Work item:
Write out each entry once more so that it matches the original exactly.

(Records for the exercise begins)

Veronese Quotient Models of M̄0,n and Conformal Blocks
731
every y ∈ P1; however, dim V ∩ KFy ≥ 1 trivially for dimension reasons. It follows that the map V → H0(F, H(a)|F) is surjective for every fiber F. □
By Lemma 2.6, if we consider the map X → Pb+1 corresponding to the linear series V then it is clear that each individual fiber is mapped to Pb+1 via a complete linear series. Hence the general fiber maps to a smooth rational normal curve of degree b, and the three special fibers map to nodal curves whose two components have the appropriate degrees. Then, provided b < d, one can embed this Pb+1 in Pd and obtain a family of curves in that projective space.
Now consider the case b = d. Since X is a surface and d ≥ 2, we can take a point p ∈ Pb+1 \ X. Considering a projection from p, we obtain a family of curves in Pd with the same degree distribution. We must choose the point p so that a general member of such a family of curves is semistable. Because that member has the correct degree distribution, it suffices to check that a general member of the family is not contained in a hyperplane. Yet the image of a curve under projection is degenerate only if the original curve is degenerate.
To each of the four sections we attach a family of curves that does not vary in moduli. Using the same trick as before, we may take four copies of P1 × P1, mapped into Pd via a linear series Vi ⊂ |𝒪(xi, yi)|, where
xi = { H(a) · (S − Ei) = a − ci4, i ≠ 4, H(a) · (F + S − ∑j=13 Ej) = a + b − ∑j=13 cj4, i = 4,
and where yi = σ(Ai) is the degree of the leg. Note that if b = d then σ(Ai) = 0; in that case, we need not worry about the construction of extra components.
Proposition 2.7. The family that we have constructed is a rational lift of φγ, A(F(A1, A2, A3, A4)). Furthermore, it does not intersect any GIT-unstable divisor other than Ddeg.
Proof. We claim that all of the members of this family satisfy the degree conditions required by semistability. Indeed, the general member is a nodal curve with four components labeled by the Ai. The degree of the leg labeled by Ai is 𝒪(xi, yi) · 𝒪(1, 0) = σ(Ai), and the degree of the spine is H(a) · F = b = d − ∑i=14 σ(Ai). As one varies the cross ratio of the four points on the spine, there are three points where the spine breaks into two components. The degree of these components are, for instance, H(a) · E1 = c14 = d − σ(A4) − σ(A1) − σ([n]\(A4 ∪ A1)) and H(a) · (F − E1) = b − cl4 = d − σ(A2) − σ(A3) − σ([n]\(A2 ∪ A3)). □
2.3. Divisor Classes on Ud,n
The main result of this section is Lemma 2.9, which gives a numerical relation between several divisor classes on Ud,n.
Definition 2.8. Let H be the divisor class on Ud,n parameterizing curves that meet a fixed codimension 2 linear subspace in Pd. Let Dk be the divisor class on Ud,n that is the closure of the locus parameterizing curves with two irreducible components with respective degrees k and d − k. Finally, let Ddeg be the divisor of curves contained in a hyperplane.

(Records for the exercise ends)

Exercise solution:
Veronese Quotient Models of M̄0,n and Conformal Blocks
731
every y ∈ P1; however, dim V ∩ KFy ≥ 1 trivially for dimension reasons. It follows that the map V → H0(F, H(a)|F) is surjective for every fiber F. □
By Lemma 2.6, if we consider the map X → Pb+1 corresponding to the linear series V then it is clear that each individual fiber is mapped to Pb+1 via a complete linear series. Hence the general fiber maps to a smooth rational normal curve of degree b, and the three special fibers map to nodal curves whose two components have the appropriate degrees. Then, provided b < d, one can embed this Pb+1 in Pd and obtain a family of curves in that projective space.
Now consider the case b = d. Since X is a surface and d ≥ 2, we can take a point p ∈ Pb+1 \ X. Considering a projection from p, we obtain a family of curves in Pd with the same degree distribution. We must choose the point p so that a general member of such a family of curves is semistable. Because that member has the correct degree distribution, it suffices to check that a general member of the family is not contained in a hyperplane. Yet the image of a curve under projection is degenerate only if the original curve is degenerate.
To each of the four sections we attach a family of curves that does not vary in moduli. Using the same trick as before, we may take four copies of P1 × P1, mapped into Pd via a linear series Vi ⊂ |𝒪(xi, yi)|, where
xi = { H(a) · (S − Ei) = a − ci4, i ≠ 4, H(a) · (F + S − ∑j=13 Ej) = a + b − ∑j=13 cj4, i = 4,
and where yi = σ(Ai) is the degree of the leg. Note that if b = d then σ(Ai) = 0; in that case, we need not worry about the construction of extra components.
Proposition 2.7. The family that we have constructed is a rational lift of φγ, A(F(A1, A2, A3, A4)). Furthermore, it does not intersect any GIT-unstable divisor other than Ddeg.
Proof. We claim that all of the members of this family satisfy the degree conditions required by semistability. Indeed, the general member is a nodal curve with four components labeled by the Ai. The degree of the leg labeled by Ai is 𝒪(xi, yi) · 𝒪(1, 0) = σ(Ai), and the degree of the spine is H(a) · F = b = d − ∑i=14 σ(Ai). As one varies the cross ratio of the four points on the spine, there are three points where the spine breaks into two components. The degree of these components are, for instance, H(a) · E1 = c14 = d − σ(A4) − σ(A1) − σ([n]\(A4 ∪ A1)) and H(a) · (F − E1) = b − cl4 = d − σ(A2) − σ(A3) − σ([n]\(A2 ∪ A3)). □
2.3. Divisor Classes on Ud,n
The main result of this section is Lemma 2.9, which gives a numerical relation between several divisor classes on Ud,n.
Definition 2.8. Let H be the divisor class on Ud,n parameterizing curves that meet a fixed codimension 2 linear subspace in Pd. Let Dk be the divisor class on Ud,n that is the closure of the locus parameterizing curves with two irreducible components with respective degrees k and d − k. Finally, let Ddeg be the divisor of curves contained in a hyperplane.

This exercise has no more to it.